Material for this exercise:

-- Opening Marker --

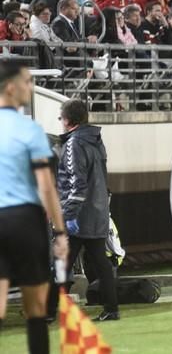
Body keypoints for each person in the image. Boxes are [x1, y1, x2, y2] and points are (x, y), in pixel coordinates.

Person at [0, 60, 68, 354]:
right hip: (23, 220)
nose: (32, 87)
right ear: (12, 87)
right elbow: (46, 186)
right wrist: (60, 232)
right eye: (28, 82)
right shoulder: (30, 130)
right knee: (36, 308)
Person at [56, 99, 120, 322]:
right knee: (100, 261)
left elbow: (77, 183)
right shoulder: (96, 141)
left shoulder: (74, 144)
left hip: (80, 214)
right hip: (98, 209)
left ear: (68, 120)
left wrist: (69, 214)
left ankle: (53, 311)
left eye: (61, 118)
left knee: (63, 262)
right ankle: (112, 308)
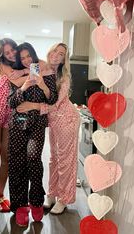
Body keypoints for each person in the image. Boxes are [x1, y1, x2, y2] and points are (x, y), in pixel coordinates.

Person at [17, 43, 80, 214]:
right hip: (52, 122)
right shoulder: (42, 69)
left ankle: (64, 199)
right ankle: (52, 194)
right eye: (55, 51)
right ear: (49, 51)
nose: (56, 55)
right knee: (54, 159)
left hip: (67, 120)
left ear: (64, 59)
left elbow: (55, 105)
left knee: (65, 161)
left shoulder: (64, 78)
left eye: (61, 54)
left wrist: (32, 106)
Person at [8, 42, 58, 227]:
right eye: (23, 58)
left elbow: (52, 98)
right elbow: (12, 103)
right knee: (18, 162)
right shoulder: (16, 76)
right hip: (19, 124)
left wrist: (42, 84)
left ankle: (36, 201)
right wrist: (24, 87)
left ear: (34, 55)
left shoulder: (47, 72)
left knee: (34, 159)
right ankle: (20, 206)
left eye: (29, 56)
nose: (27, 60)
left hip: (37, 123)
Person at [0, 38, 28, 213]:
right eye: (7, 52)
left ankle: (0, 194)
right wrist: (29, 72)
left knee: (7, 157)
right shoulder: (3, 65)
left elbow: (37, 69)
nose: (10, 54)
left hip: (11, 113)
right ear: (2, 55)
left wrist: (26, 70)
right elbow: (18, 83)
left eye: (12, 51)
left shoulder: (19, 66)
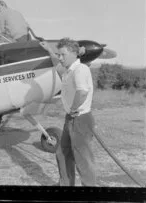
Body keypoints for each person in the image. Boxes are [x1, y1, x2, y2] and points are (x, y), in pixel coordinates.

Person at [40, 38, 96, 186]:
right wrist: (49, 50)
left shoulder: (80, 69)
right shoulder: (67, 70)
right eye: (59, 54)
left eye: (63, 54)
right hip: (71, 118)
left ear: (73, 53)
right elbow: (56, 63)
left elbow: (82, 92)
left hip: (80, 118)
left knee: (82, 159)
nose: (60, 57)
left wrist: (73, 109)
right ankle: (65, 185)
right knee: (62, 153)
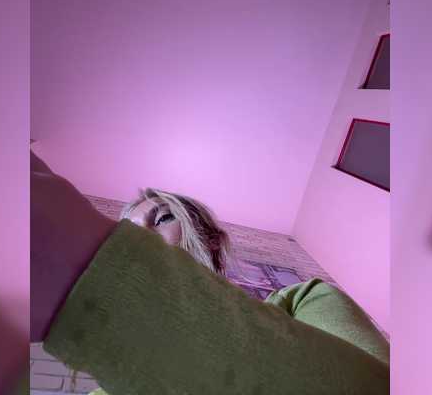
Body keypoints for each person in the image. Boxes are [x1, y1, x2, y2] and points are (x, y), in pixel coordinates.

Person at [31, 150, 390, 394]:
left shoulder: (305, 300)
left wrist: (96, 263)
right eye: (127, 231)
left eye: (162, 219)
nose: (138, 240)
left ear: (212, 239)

-- Closing Marker --
-- Opening Marker --

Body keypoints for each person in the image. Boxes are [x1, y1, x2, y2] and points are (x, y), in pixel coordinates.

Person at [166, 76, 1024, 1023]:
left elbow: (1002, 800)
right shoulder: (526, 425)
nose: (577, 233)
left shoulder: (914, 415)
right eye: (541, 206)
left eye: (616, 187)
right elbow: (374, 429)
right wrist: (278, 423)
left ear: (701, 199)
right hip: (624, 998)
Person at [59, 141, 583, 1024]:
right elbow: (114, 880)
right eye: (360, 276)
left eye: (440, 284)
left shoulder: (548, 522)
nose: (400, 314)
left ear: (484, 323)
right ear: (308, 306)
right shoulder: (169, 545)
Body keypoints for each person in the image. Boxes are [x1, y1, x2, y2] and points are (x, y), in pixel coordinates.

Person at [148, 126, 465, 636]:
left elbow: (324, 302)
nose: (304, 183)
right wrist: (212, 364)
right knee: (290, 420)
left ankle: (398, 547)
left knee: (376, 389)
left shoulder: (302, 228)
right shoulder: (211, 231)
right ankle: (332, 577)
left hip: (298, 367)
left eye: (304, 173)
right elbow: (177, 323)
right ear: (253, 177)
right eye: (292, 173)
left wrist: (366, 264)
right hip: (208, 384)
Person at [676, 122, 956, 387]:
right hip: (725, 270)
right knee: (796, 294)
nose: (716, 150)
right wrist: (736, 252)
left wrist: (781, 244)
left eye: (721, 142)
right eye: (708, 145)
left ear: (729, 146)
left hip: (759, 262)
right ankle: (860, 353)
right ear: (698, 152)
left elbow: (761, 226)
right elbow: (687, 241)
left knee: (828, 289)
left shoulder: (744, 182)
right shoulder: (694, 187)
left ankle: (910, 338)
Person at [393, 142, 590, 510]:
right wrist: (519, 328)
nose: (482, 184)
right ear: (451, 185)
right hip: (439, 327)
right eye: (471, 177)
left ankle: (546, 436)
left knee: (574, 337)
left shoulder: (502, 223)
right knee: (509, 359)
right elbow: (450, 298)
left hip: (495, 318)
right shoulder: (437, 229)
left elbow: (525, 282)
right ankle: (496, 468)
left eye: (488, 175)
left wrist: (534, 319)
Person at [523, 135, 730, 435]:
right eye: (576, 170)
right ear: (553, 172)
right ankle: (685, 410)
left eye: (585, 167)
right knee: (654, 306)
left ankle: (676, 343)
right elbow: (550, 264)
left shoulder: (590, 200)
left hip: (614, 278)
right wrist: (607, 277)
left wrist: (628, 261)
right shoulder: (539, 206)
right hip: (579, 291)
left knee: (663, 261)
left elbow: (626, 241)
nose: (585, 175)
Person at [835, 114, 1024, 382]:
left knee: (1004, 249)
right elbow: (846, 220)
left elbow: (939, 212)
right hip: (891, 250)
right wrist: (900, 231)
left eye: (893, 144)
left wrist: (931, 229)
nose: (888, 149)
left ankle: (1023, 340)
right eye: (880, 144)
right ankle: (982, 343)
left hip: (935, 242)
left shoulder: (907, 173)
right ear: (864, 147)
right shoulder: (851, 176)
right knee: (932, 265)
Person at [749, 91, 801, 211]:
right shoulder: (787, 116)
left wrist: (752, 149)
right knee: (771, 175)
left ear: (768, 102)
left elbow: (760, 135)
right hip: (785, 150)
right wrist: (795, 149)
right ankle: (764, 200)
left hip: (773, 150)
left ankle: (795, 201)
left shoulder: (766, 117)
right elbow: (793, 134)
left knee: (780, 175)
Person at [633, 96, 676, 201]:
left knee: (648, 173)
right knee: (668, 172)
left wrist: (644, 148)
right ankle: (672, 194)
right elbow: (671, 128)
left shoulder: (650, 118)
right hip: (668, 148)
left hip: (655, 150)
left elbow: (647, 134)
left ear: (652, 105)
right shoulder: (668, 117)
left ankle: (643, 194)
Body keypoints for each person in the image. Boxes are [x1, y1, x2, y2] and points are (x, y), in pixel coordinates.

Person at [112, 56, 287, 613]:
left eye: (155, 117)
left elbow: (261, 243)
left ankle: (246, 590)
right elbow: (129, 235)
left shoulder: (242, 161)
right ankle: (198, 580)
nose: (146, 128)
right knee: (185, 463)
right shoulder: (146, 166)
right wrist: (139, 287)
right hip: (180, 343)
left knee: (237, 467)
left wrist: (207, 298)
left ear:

-- Closing Marker --
-- Opening Marker --

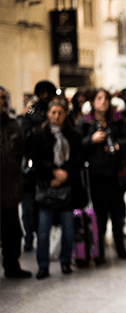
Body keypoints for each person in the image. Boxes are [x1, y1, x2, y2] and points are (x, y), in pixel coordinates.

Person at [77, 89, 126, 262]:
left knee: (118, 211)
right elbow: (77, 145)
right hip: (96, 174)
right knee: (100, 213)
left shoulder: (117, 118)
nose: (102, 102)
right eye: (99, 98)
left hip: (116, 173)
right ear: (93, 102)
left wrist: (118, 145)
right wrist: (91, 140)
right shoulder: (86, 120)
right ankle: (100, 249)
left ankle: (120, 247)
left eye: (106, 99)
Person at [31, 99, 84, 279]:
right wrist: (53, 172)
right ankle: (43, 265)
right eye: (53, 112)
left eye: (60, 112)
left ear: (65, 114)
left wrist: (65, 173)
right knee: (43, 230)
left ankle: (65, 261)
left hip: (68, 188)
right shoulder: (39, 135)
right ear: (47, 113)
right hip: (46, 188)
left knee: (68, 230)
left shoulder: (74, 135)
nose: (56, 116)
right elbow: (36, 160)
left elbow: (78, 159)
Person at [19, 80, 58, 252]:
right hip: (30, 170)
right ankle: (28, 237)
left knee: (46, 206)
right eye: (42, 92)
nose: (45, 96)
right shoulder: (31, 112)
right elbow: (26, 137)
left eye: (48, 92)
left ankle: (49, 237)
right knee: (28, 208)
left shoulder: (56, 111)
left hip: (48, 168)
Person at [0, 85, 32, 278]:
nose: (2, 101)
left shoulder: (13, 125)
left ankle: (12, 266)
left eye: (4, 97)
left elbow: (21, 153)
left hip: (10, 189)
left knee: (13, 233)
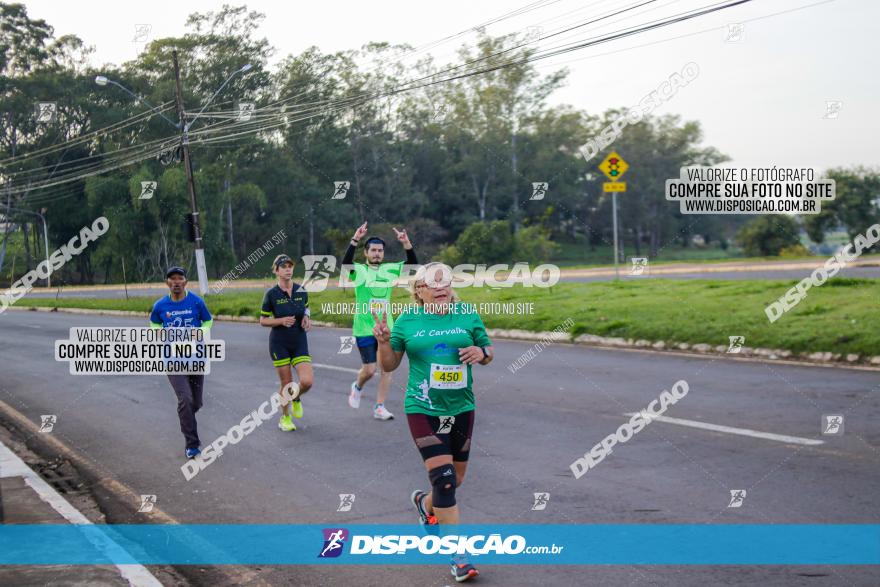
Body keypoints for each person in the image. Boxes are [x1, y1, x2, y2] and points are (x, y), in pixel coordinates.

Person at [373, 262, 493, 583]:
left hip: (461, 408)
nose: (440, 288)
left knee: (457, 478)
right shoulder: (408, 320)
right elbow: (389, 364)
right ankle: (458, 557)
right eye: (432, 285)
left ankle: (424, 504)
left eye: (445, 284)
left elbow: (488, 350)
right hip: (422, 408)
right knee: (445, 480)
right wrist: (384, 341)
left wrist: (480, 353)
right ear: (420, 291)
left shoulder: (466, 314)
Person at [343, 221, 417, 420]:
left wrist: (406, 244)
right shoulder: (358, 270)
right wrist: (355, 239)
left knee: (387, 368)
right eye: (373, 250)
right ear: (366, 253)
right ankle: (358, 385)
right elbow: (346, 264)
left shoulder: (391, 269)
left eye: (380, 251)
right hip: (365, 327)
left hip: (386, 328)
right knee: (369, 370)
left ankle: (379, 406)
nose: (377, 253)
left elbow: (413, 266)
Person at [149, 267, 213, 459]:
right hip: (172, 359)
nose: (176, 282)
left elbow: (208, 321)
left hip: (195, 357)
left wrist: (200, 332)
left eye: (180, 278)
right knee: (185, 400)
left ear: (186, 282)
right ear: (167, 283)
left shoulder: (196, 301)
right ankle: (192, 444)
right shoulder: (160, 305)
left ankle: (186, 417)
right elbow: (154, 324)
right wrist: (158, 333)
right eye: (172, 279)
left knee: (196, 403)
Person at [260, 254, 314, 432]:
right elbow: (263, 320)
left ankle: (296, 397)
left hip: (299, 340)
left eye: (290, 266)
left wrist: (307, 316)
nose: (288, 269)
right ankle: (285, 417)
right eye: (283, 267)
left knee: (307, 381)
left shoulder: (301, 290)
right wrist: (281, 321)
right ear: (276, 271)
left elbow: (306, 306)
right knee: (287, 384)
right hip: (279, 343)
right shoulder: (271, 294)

-- Closing Marker --

Problem requirements: Give back exactly the lines of the listing above from the one that contains "right ear: (47, 113)" up to and including the one that contains "right shoulder: (408, 320)", but not the pictures, and no other lines.

Result of this exercise:
right ear: (47, 113)
right hip: (46, 188)
left knee: (68, 230)
left shoulder: (74, 135)
nose: (56, 116)
right elbow: (36, 160)
left elbow: (78, 159)
Person at [19, 80, 58, 252]:
right hip: (30, 170)
right ankle: (28, 237)
left knee: (46, 206)
right eye: (42, 92)
nose: (45, 96)
right shoulder: (31, 112)
right elbow: (26, 137)
left eye: (48, 92)
left ankle: (49, 237)
right knee: (28, 208)
left shoulder: (56, 111)
left hip: (48, 168)
Person at [0, 85, 32, 278]:
nose: (2, 101)
left shoulder: (13, 125)
left ankle: (12, 266)
left eye: (4, 97)
left elbow: (21, 153)
left hip: (10, 189)
left knee: (13, 233)
Body keypoints for each person in the image. Boxes are [x1, y1, x2, y2] and points are (x, y), in pixel coordinates.

Person at [373, 262, 493, 583]:
left hip: (461, 408)
nose: (440, 288)
left knee: (457, 478)
right shoulder: (408, 320)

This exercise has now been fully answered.